Give back the data exactly, with no images.

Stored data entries
== Segment start ==

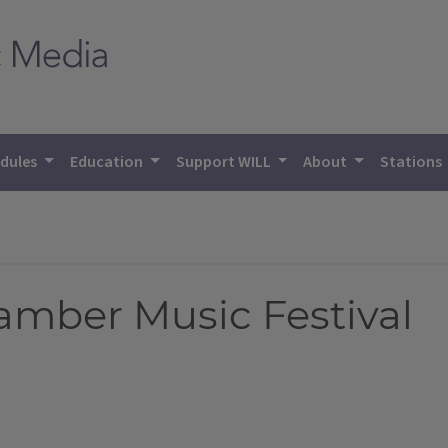
dules
Education
Support WILL
About
Stations
amber Music Festival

== Segment end ==

**Answer box:**
dules
Education
Support WILL
About
Stations
amber Music Festival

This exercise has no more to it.